Ce que l’État prélève vraiment : droits de succession vs frais bancaires
La confusion est très répandue, et on comprend pourquoi. Quand on hérite d’un compte bancaire, deux acteurs différents vont vous facturer quelque chose. D’un côté, l’État via la Direction Générale des Finances Publiques (DGFIP), qui perçoit les droits de succession, un impôt calculé sur la valeur nette de ce que vous recevez. De l’autre, votre banque, qui facture ses propres frais de gestion pour débloquer les avoirs du défunt. Ces deux prélèvements n’ont pas la même nature, pas le même calcul, pas le même destinataire.
Les droits de succession sont un impôt d’État, soumis à un barème légal publié au Journal Officiel, qui varie selon votre lien de parenté avec le défunt et la valeur de ce que vous héritez.
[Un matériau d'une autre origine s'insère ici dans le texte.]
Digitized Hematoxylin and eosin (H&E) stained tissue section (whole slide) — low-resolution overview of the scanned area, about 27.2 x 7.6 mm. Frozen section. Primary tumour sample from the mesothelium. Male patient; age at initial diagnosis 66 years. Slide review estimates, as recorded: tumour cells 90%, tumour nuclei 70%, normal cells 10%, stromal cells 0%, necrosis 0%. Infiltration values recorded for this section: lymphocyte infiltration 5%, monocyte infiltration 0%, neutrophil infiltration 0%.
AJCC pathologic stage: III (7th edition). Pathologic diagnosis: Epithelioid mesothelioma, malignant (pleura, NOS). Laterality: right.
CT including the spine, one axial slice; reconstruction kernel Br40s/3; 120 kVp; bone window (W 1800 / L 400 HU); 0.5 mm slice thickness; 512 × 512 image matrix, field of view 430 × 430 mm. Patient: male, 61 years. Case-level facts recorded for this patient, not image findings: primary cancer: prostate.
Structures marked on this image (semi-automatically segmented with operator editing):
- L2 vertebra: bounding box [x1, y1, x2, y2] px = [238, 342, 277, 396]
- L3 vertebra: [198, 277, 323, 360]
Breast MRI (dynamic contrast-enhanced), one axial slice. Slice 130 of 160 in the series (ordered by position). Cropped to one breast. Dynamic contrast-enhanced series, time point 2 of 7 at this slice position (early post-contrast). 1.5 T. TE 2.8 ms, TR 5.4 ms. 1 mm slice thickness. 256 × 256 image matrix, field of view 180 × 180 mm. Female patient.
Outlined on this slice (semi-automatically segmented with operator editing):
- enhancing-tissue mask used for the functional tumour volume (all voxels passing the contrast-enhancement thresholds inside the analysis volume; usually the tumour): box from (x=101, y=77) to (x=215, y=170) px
Les frais bancaires, eux, sont une commission commerciale que la banque prélève pour le travail administratif lié à la clôture du compte et au transfert des fonds aux héritiers. Confondre les deux, c’est s’exposer à de mauvaises surprises ou, pire, à ne pas contester ce qu’on aurait pu contester.
Maintenant qu’on sait qu’il y a deux factures sur la table, voyons celle qui fait vraiment mal.
Le barème des droits de succession : qui paye combien ?
Le calcul des droits de succession fonctionne en deux étapes. La première : on applique un abattement, c’est-à-dire une somme exonérée d’impôt qui dépend de votre lien avec le défunt. La seconde : on applique un barème progressif sur le reste, exactement comme pour l’impôt sur le revenu. Ce qui n’est pas dit assez ouvertement, c’est que l’abattement de 100 000 € par enfant est gelé depuis plusieurs années et ne sera pas revalorisé avant 2028 au moins. Pendant ce temps, les prix de l’immobilier et les patrimoines ont évolué. Ce gel est un choix fiscal assumé qui pèse sur les transmissions familiales.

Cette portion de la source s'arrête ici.